* REQUIRED WORK: Which lines of the records below contain the word "linejoin"? Report each of them in full.
*** Begin section ***
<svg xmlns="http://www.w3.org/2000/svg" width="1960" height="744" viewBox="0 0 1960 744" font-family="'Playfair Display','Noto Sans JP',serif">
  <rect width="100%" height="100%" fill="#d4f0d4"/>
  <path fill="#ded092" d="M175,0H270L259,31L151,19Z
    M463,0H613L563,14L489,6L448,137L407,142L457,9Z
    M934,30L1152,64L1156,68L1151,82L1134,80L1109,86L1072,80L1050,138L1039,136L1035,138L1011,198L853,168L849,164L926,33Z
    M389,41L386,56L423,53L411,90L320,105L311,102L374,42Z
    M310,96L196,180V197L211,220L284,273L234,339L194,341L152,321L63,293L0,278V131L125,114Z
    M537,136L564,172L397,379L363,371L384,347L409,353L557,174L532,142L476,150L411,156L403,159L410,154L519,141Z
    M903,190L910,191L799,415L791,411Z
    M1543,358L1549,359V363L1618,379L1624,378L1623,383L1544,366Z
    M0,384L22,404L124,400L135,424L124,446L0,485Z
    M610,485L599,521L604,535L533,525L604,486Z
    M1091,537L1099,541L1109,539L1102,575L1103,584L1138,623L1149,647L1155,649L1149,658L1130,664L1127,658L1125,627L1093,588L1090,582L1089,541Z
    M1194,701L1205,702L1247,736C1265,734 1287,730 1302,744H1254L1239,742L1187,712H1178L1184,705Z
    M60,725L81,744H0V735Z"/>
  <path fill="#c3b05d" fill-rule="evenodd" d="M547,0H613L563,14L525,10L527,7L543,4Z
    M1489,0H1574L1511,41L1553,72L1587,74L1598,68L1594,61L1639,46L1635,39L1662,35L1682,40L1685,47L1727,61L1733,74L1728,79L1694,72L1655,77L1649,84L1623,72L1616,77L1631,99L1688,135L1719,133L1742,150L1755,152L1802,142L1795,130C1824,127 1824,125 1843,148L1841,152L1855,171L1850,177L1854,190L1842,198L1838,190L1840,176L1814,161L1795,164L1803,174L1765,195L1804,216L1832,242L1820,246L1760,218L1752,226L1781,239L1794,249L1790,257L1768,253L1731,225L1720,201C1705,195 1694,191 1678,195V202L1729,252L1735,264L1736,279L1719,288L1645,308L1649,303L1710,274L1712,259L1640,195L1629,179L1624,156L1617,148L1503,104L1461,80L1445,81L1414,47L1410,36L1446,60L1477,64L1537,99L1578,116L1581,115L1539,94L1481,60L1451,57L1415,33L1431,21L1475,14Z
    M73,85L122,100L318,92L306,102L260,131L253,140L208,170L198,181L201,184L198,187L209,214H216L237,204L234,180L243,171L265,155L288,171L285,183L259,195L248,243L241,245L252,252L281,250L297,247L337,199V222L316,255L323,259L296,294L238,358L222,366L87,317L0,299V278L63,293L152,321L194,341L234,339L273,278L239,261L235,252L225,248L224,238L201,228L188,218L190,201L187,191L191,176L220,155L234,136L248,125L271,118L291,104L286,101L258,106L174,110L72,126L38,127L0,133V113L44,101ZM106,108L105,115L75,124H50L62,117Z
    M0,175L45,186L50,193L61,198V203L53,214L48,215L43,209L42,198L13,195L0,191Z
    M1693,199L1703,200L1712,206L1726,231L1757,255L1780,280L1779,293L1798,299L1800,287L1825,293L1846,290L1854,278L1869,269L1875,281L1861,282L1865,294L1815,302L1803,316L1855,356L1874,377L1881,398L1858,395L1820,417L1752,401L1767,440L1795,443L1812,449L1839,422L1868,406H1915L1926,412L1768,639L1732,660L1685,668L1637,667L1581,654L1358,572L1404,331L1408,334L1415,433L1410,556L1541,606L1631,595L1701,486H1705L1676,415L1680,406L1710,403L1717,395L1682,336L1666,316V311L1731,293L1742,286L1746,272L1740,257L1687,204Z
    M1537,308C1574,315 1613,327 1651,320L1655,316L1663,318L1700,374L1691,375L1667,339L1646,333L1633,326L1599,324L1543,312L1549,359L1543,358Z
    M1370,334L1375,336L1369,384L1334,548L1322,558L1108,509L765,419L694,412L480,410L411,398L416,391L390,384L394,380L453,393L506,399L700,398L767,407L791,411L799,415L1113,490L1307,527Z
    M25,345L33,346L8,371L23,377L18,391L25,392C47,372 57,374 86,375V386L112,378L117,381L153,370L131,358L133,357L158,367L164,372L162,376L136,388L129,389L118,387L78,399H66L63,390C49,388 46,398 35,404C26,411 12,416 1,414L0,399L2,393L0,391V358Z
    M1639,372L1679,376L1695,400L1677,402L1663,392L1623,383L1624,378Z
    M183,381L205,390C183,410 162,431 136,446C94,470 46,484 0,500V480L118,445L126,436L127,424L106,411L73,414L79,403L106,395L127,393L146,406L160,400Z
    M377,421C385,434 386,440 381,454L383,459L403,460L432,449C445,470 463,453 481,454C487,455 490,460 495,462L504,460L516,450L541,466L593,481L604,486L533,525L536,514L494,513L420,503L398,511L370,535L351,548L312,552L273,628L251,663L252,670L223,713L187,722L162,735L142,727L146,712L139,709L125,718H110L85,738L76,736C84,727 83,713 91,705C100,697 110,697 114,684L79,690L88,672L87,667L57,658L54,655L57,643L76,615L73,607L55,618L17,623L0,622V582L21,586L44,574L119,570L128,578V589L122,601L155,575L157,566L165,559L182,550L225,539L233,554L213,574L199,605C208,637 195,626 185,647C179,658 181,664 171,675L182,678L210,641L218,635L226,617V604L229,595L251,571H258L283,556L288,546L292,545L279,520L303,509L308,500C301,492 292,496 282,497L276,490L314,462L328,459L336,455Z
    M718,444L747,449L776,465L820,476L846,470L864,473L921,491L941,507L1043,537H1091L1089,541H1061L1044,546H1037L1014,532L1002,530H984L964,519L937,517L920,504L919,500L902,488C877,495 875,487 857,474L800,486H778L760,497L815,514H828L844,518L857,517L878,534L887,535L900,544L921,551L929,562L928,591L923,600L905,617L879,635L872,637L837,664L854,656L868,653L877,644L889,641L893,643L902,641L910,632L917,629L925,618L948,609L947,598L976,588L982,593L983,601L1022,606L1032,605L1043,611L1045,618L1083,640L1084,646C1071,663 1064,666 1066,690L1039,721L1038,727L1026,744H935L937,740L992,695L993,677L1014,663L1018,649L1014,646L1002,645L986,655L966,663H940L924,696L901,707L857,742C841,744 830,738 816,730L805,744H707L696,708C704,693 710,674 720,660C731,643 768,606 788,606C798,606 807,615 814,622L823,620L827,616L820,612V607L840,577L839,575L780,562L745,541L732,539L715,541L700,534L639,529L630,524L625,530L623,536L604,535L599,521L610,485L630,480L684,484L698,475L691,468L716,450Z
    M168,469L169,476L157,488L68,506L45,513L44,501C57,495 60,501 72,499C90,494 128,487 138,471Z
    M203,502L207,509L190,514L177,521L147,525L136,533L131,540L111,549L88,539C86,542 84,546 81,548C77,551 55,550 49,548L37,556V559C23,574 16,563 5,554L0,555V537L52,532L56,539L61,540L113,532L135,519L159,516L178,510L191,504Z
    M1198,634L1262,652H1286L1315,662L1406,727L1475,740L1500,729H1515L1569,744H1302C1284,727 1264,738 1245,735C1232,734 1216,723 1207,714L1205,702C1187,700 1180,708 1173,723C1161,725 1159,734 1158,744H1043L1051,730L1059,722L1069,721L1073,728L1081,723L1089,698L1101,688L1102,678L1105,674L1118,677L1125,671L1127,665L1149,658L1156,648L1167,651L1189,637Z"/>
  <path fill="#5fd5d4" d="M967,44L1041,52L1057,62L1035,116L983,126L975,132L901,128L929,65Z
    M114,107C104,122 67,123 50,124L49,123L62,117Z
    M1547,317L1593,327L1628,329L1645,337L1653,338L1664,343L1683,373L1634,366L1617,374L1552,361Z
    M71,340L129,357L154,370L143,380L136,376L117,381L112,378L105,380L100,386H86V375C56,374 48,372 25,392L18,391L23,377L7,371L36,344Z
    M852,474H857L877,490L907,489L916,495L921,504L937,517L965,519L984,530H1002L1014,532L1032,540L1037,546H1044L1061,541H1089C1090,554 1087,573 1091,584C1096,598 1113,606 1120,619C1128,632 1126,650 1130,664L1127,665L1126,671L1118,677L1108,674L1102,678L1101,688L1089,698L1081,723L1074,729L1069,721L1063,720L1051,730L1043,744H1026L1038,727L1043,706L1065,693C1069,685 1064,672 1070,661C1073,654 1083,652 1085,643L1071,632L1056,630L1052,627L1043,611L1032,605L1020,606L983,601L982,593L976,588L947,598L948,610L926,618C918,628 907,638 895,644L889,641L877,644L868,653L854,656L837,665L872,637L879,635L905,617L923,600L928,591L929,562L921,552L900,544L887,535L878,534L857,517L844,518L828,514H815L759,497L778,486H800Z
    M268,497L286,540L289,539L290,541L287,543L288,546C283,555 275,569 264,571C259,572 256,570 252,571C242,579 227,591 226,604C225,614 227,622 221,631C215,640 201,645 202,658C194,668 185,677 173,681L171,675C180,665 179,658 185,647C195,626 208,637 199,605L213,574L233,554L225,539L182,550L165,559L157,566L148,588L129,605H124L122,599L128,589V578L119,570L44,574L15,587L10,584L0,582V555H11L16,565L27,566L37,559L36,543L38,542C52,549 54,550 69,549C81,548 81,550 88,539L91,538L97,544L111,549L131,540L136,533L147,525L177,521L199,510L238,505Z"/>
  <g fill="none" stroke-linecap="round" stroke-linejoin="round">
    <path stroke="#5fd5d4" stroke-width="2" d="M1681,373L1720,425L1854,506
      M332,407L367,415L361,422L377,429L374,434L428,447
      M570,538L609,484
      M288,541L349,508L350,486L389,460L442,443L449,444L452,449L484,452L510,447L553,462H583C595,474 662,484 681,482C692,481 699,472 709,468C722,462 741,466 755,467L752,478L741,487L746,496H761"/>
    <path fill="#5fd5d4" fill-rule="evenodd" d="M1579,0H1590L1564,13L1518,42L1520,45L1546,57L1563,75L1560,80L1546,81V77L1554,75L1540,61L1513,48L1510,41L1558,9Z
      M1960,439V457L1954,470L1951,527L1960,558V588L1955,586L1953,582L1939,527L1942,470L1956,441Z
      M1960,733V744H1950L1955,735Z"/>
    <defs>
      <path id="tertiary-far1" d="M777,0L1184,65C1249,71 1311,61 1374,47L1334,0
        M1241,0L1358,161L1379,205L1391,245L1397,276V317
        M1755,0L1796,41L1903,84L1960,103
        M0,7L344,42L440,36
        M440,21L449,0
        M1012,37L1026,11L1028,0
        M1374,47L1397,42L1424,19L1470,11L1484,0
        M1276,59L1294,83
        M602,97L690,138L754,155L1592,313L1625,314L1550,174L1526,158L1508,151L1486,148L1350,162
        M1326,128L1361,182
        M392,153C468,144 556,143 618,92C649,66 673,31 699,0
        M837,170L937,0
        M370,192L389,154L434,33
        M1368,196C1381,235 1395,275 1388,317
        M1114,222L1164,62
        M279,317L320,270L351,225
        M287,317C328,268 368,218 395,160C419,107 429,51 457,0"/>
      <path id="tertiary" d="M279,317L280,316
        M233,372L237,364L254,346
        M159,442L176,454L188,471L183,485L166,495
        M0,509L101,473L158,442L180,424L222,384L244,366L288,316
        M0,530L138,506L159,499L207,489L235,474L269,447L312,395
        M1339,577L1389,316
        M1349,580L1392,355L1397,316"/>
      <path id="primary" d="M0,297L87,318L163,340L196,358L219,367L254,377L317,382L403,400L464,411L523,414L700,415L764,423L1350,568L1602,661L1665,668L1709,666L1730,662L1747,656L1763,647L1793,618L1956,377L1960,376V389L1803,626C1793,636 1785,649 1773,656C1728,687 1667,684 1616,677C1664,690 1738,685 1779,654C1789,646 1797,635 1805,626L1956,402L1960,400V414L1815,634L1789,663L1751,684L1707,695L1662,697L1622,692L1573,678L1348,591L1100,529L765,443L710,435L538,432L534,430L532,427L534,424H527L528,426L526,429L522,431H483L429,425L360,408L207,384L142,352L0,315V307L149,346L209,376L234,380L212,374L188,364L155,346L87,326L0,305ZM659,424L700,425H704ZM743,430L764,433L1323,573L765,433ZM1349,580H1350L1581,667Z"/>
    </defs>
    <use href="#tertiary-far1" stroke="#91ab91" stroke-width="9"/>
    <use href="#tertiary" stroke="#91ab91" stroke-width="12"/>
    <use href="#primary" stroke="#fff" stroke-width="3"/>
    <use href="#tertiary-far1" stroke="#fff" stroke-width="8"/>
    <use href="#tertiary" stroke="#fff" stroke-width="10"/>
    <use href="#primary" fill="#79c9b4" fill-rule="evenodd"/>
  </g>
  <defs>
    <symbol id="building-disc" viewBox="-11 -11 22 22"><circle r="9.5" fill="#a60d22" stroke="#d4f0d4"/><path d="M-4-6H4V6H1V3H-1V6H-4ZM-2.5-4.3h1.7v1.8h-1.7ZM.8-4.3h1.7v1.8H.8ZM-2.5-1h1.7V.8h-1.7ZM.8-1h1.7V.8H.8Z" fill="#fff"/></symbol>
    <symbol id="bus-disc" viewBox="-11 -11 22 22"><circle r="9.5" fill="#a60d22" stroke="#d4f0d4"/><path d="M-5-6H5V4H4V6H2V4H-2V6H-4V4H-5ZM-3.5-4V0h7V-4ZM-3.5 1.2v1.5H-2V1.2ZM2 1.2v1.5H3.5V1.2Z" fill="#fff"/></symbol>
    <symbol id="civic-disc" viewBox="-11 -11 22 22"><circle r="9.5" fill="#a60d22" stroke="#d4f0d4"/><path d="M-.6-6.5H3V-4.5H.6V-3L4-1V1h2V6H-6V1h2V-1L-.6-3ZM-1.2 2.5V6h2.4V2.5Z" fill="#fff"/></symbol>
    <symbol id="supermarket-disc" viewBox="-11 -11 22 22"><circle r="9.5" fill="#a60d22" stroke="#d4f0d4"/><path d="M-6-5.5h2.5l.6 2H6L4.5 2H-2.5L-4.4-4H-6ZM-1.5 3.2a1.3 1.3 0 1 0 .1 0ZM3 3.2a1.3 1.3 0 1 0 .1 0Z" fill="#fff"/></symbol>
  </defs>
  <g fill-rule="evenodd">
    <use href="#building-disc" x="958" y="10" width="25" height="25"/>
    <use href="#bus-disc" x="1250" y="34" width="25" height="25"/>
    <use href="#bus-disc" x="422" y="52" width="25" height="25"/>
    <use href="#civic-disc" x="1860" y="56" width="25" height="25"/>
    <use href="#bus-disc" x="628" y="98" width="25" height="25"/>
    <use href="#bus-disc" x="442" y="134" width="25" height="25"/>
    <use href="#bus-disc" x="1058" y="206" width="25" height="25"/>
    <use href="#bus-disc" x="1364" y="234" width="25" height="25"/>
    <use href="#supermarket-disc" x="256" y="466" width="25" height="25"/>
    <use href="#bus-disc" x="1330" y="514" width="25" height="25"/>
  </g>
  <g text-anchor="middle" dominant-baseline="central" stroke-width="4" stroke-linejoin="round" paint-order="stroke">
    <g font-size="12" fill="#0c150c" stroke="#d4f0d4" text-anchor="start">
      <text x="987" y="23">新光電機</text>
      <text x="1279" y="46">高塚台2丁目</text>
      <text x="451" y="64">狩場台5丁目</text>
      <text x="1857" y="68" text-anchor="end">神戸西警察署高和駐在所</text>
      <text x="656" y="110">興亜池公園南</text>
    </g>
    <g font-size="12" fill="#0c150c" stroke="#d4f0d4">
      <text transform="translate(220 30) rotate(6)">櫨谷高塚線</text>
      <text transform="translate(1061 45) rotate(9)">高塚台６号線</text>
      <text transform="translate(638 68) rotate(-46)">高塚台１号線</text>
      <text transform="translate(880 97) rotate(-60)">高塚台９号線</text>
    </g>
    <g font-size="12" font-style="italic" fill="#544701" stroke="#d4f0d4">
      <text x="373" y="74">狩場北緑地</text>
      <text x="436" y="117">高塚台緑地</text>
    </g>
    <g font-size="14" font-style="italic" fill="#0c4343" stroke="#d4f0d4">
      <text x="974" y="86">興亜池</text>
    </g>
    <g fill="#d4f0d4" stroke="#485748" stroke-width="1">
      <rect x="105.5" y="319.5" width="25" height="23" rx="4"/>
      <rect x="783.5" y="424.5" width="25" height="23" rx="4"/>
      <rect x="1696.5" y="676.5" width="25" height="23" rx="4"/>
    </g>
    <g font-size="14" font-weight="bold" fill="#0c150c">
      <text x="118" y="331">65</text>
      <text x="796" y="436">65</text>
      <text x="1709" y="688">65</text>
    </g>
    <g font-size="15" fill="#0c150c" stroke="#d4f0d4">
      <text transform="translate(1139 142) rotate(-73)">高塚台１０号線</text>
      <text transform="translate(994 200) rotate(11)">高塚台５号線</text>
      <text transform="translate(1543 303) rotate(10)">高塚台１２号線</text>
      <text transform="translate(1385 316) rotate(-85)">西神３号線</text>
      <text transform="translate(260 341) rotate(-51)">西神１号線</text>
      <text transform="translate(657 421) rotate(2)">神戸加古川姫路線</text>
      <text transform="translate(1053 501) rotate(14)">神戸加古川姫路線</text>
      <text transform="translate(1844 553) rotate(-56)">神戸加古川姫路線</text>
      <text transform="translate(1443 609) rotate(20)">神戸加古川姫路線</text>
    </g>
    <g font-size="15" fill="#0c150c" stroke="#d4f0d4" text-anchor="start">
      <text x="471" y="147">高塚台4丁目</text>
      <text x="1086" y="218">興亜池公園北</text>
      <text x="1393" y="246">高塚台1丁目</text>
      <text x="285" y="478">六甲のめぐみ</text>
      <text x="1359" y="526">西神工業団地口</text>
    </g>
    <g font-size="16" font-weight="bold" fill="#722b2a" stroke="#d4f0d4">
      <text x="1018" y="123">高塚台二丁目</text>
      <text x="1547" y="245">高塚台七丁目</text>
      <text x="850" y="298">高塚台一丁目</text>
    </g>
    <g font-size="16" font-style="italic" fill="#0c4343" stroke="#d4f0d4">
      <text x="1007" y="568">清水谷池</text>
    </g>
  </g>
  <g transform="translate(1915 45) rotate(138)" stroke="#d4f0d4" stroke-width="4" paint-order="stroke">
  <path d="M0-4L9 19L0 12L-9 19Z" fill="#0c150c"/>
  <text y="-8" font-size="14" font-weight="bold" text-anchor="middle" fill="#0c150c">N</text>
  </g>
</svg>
*** End section ***
* ANSWER AREA:
  <g fill="none" stroke-linecap="round" stroke-linejoin="round">
  <g text-anchor="middle" dominant-baseline="central" stroke-width="4" stroke-linejoin="round" paint-order="stroke">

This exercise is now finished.